On the foreign policy front, the DPJ put a priority on rebuilding ties with Asian nations, particularly South Korea and China.
Before the DPJ took power last year, Japan's conservative politicians angered Koreans by intermittently making controversial remarks concerning historical affairs to justify Japan's occupation of the country.
Political leaders' visits to the Yasukuni Shrine which houses the remains of war criminals also infuriated Koreans as well as the Chinese.
After last year's landslide win in the lower house election, DPJ leaders unveiled a set of conciliatory gestures regarding those sensitive issues.
In its manifesto, the DPJ emphasized pro-Asia policy and addressed its willingness to improve ties with South Korea and China.
In June, Prime Minister Kan pledged not to visit Yasukuni Shrine during his tenure.
"As Class-A war criminals are enshrined there, an official visit by the prime minster or Cabinet members is problematic. I have no plans to make a visit during my tenure," he was quoted as saying.
Recently, Chief Secretary Yoshito Shengoku expressed a constructive view over war-time compensation for Koreans who were enlisted or conscripted forcibly into the Japanese military during the colonial period.
During a luncheon meeting with foreign correspondents based in Tokyo, the chief secretary was quoted as saying that Japan's response to Koreans was insufficient, hinting at a possible policy shift over the issue.
"The DPJ generally holds the stance that it won't do anything that might aggravate its neighboring countries such as mention the territorial claim over Dokdo or visit Yasukuni Shrine. DPJ members are willing to improve ties with neighboring states," Kurodo said.
"By doing so, the DPJ apparently wants to show that they are different from the LDP in foreign policy."
During the first year after the DPJ took power, U.S.-Japan relations were put to the test as Hatoyama tried to execute his campaign pledge of relocating the U.S. military base out of Okinawa.
Although Okinawans supported the plan as their lives were constantly disturbed by noise, pollution and crime, the pledge was controversial because Japan already reached an agreement with the United States in 2006 that the Futenma military base would be relocated "within Okinawa."
After eight months of dispute with the Obama administration over the relocation of the military base, Hatoyama decided on May 23 to renege on his campaign pledge, honoring the bilateral agreement instead.
The former prime minister said he had no choice but to relocate the military base within Okinawa for national security reasons.
Local political analysts said the sinking of the South Korean warship Cheonan that killed 46 sailors forced Hatoyama to realize the existing threat of North Korea.
A multinational investigation team concluded that North Korea torpedoed the 1,200-ton warship near the maritime border in the West Sea on March 26.

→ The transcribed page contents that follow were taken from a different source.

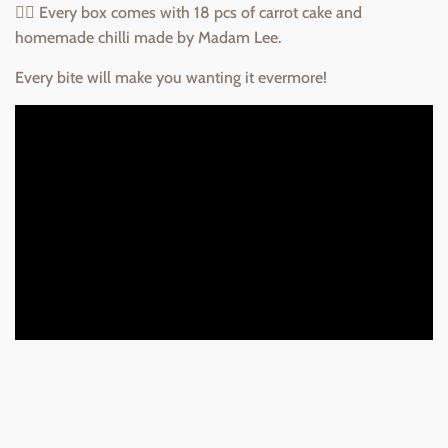
👉🏻 Every box comes with 18 pcs of carrot cake and
homemade chilli made by Madam Lee.
Every bite will make you wanting it evermore!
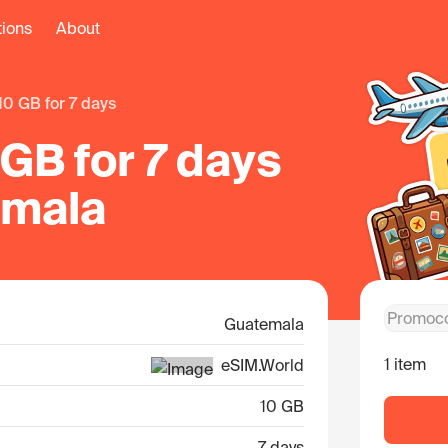
tions
About
10 GB for 7 days
GB for 7 days
emala
Guatemala
1 item
eSIM.World
10 GB
7 days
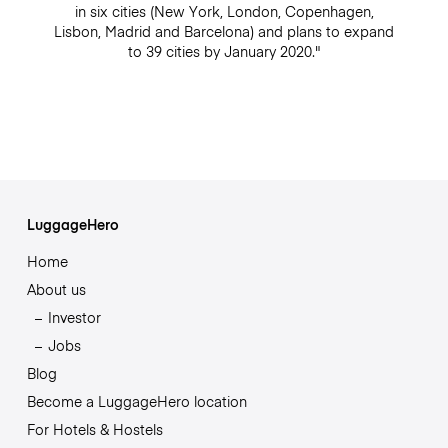
in six cities (New York, London, Copenhagen,
Lisbon, Madrid and Barcelona) and plans to expand
to 39 cities by January 2020."
LuggageHero
Home
About us
Investor
Jobs
Blog
Become a LuggageHero location
For Hotels & Hostels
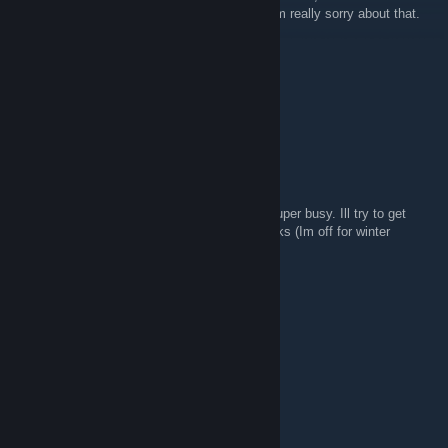
product won't be what I've been promising. I'm really sorry about that.
Shard
Mar 31, 2012 @ 11:39pm
So, this is dead, I assume?
ROOT #MisterStink
Dec 17, 2010 @ 11:57am
Sorry again. College has been keeping me super busy. Ill try to get
some more work in on it over the next 3 weeks (Im off for winter
break).
Shard
Dec 13, 2010 @ 7:20pm
*blows frosty dirt off the page*
How bout now?
ROOT #MisterStink
Jul 7, 2010 @ 8:46pm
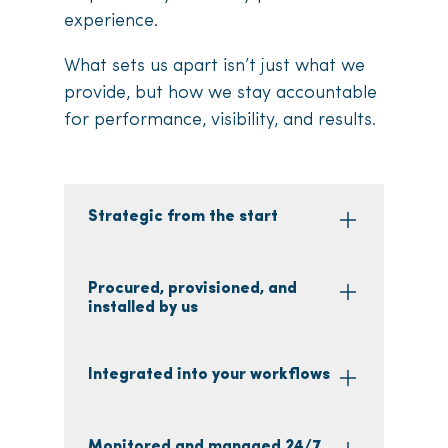
experience.
What sets us apart isn’t just what we
provide, but how we stay accountable
for performance, visibility, and results.
Strategic from the start
Procured, provisioned, and
installed by us
Integrated into your workflows
Monitored and managed 24/7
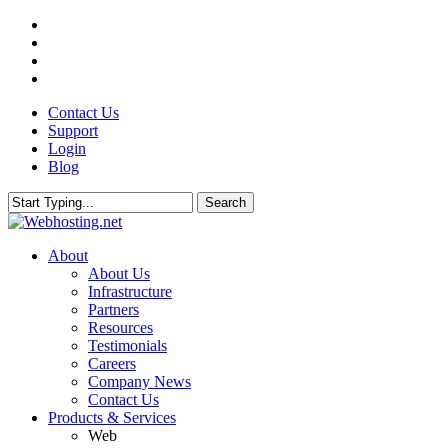
Skip
twitter
to
facebook
main
linkedin
content
google-
plus
Contact Us
Support
Login
Blog
Search
Close
Search
search
Menu
About
About Us
Infrastructure
Partners
Resources
Testimonials
Careers
Company News
Contact Us
Products & Services
Web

"When Hatoyama was in power, he showed signs of putting the priority on China over the United States in foreign policy. This led the Japanese public to feel insecure about his leadership," said Kuroda.

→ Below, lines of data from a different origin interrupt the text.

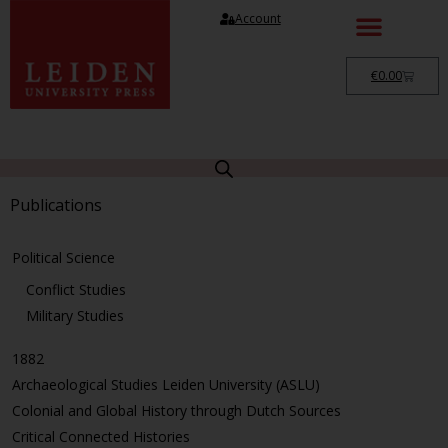
Account
€
0.00
Publications
Political Science
Conflict Studies
Military Studies
1882
Archaeological Studies Leiden University (ASLU)
Colonial and Global History through Dutch Sources
Critical Connected Histories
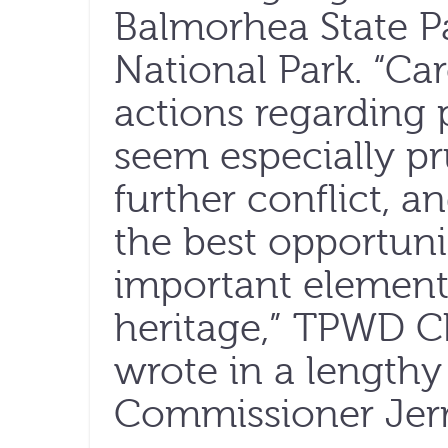
Balmorhea State P
National Park. “Car
actions regarding 
seem especially p
further conflict, a
the best opportuni
important element 
heritage,” TPWD C
wrote in a length
Commissioner Jerr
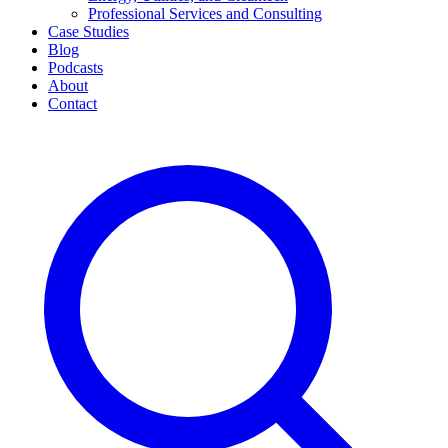
Professional Services and Consulting
Case Studies
Blog
Podcasts
About
Contact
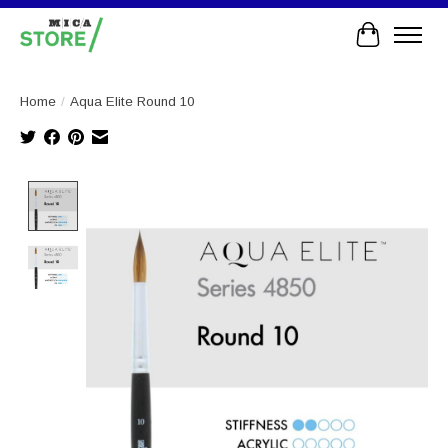
Cart
Home
/
Aqua Elite Round 10
Product image slideshow Items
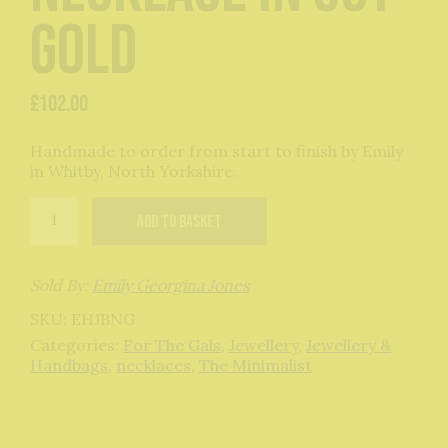
Gold
£
102.00
Handmade to order from start to finish by Emily
in Whitby, North Yorkshire.
Bauble
Add to basket
Necklace
in
9ct
Gold
Sold By:
Emily Georgina Jones
quantity
SKU:
EHJBNG
Categories:
For The Gals
,
Jewellery
,
Jewellery &
Handbags
,
necklaces
,
The Minimalist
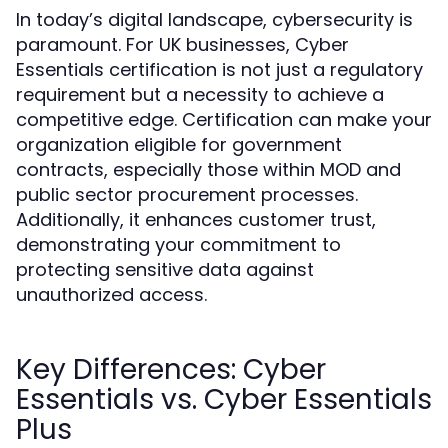
In today’s digital landscape, cybersecurity is
paramount. For UK businesses, Cyber
Essentials certification is not just a regulatory
requirement but a necessity to achieve a
competitive edge. Certification can make your
organization eligible for government
contracts, especially those within MOD and
public sector procurement processes.
Additionally, it enhances customer trust,
demonstrating your commitment to
protecting sensitive data against
unauthorized access.
Key Differences: Cyber
Essentials vs. Cyber Essentials
Plus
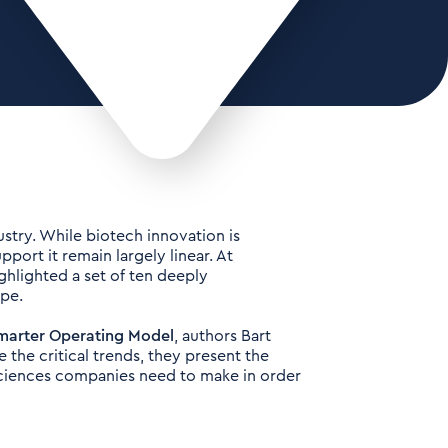
stry. While biotech innovation is
port it remain largely linear. At
ghlighted a set of ten deeply
ape.
 Smarter Operating Model
, authors Bart
 the critical trends, they present the
Sciences companies need to make in order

During the first phone call with U.S. President Barack Obama, the new Prime Minister Kan said he would stick with his predecessor's agreement to build Futenma near Henoko in Okinawa, following the agreement of 2006.
Although the U.S.-Japan friction over the military base was resolved, Michael J. Green, senior adviser and Japan chair at the Center for Strategic and International Studies (CSIS), said that "the Futenma issue does still have a live fuse."

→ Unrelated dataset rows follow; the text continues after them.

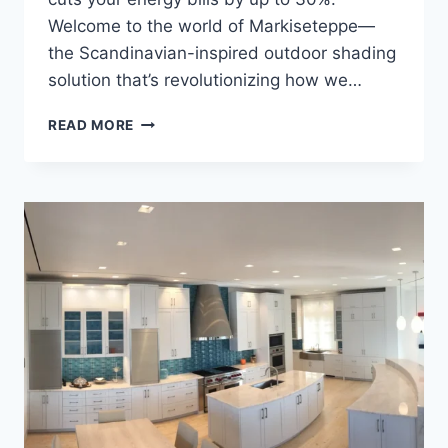
Welcome to the world of Markiseteppe—
the Scandinavian-inspired outdoor shading
solution that’s revolutionizing how we…
MARKISETEPPE:
READ MORE
TRANSFORM
YOUR
OUTDOOR
SPACE
WITH
SMART
SHADE
SOLUTIONS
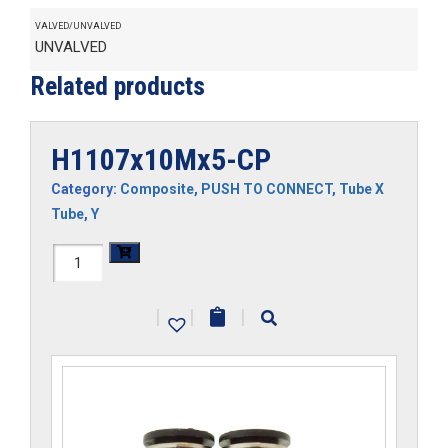
VALVED/UNVALVED
UNVALVED
Related products
H1107x10Mx5-CP
Category:
Composite
,
PUSH TO CONNECT
,
Tube X
Tube
,
Y
H1107x10Mx5-
CP
|
|
|
quantity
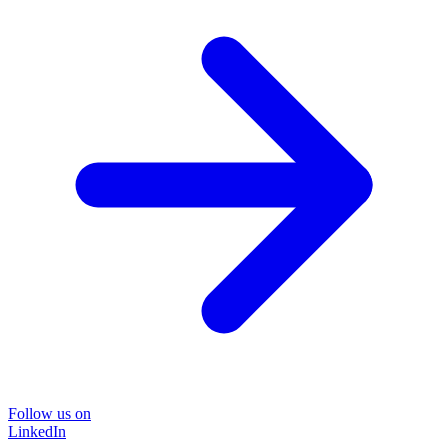
Follow us on
LinkedIn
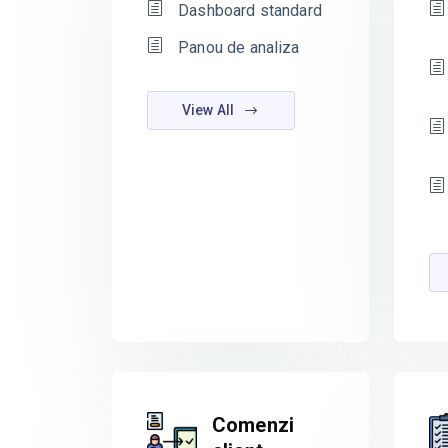
Dashboard standard
Panou de analiza
View All
Comenzi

"Implementation will be possible only if Kan's office does some heavy-lifting to rebuild support in Okinawa. If the November gubernatorial election produces an anti-base governor, Kan would be forced to consider special measures to overrule the prefectural government's opposition," Green said in a recent report available on the CSIS website.
"That would be profoundly distasteful for the former antigovernment activist Kan, but the issue could also split the DPJ and spark realignment if Kan backs down."